**Preguntas por responder:**
A) Responde con base en el fragmento sobre el teatro de García Lorca:
(i) ¿A qué dimensión de la obra de García Lorca se limita el artículo?
(ii) Según Tilgher, ¿por qué se mide el valor de una obra de arte?
(iii) ¿Qué difícilmente podrá conocer el crítico?
B) Continúa el fragmento sobre el teatro de García Lorca a partir de su última oración.

**Fragmento del documento:**
· · · · ·

En la imposibilidad material de viajar por todos los rincones de la obra de García Lorca en el corto espacio de un artículo de revista, vamos a limitarnos solamente a su teatro, ya que es la dimensión menos transitada hasta ahora entre nosotros de toda su vasta producción.

-II-

Si, como quiere Tilgher, el valor de una obra de arte se mide por el grado de originalidad que ella aporta al acervo común, es necesario revisar toda la obra anterior y contemporánea, para poder descubrir lo que de nuevo —no puesto aún de manifiesto— se encuentra en ella. La apreciación crítica se transforma así en faena superior a las fuerzas humanas, ya que difícilmente podrá el crítico conocer toda la producción, en el mundo, del talento reconocido e ignorado del hombre.

· · · · ·

**Listado de datos:**
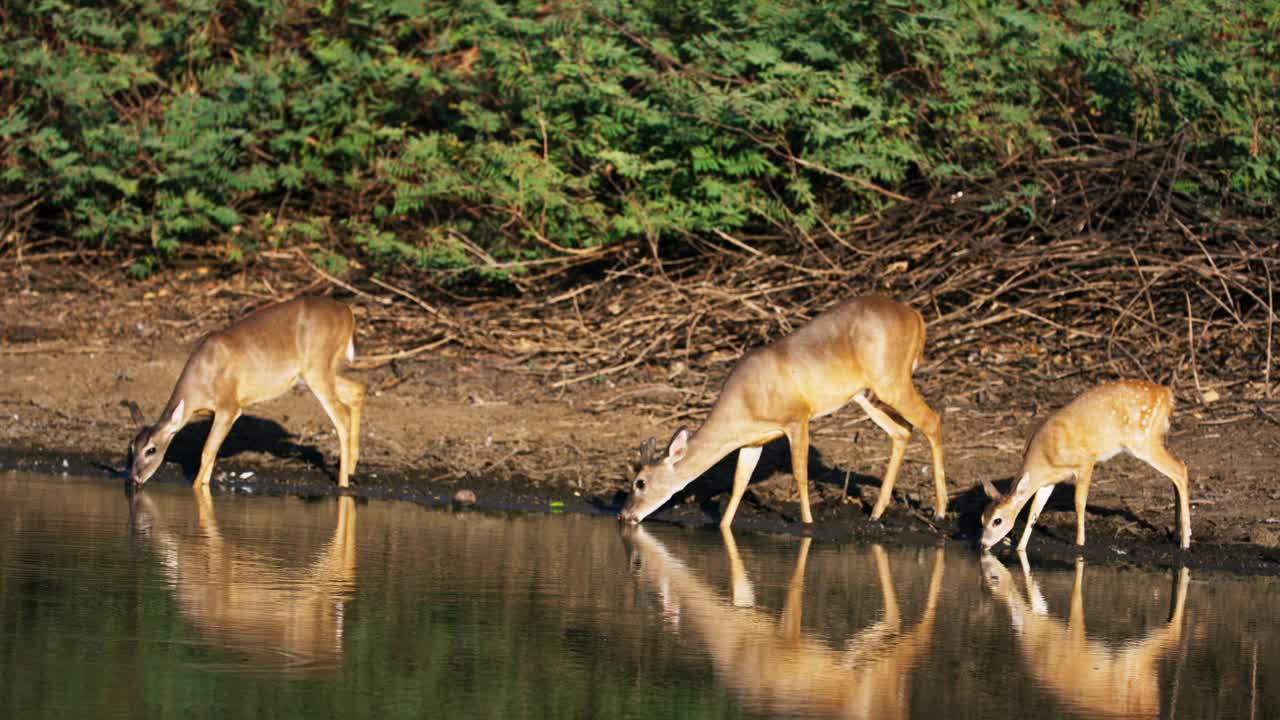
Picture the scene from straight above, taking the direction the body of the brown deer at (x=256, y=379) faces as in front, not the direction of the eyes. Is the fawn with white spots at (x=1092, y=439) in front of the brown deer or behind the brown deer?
behind

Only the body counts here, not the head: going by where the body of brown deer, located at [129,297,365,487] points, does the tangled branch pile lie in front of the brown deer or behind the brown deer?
behind

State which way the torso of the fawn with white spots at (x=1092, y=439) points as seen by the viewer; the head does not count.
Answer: to the viewer's left

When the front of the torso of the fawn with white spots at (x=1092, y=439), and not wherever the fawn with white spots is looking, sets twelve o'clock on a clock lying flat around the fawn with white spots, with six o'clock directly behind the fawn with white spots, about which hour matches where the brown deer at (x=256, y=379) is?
The brown deer is roughly at 12 o'clock from the fawn with white spots.

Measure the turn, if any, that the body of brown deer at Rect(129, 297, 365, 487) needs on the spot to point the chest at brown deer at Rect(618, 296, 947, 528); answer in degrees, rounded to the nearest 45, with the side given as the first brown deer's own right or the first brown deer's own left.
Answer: approximately 135° to the first brown deer's own left

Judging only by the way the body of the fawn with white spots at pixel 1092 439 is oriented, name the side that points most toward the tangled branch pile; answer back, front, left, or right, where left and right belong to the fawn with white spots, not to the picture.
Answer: right

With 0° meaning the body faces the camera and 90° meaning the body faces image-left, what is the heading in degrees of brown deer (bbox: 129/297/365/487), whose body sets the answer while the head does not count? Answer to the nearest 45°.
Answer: approximately 90°

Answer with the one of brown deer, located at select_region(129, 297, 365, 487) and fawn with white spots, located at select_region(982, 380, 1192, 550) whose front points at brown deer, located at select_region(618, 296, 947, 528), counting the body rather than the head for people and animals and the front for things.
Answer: the fawn with white spots

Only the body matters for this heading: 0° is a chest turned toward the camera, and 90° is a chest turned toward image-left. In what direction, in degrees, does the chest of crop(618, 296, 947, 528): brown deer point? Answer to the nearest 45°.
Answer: approximately 90°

· · · · ·

**Respuestas:**
A)
(i) A su teatro.
(ii) Por el grado de originalidad que aporta al acervo común.
(iii) Toda la producción, en el mundo, del talento reconocido e ignorado del hombre.

B)
Una continua revisión de valores, va corrigiendo, es cierto, las clasificaciones y juicios, a medida que nuevos do­cumentos aportan elementos desconocidos al juicio estético. La crítica no puede, por lo tanto, reivindicar más que un valor puramente relativo y provisorio, dependiente además, en grado directo, no solamente de la agudeza de la visión crítica, sino también de la suma de conocimientos y expe­riencias del que la ejerce.

Reconociendo, pues, estas premisas, y aceptando de antemano todas las rectificaciones que puedan aportar mayores conocimientos que los míos, vamos a intentar, en la medida de nuestras fuerzas, una contrastación, aunque incompleta, de la obra de García Lorca, con el teatro más divulgado y conocido de la actualidad, para descubrir cuál es el aporte de originalidad que el poeta español tan prematura cerno injustamente desaparecido, ha traído al teatro contemporáneo.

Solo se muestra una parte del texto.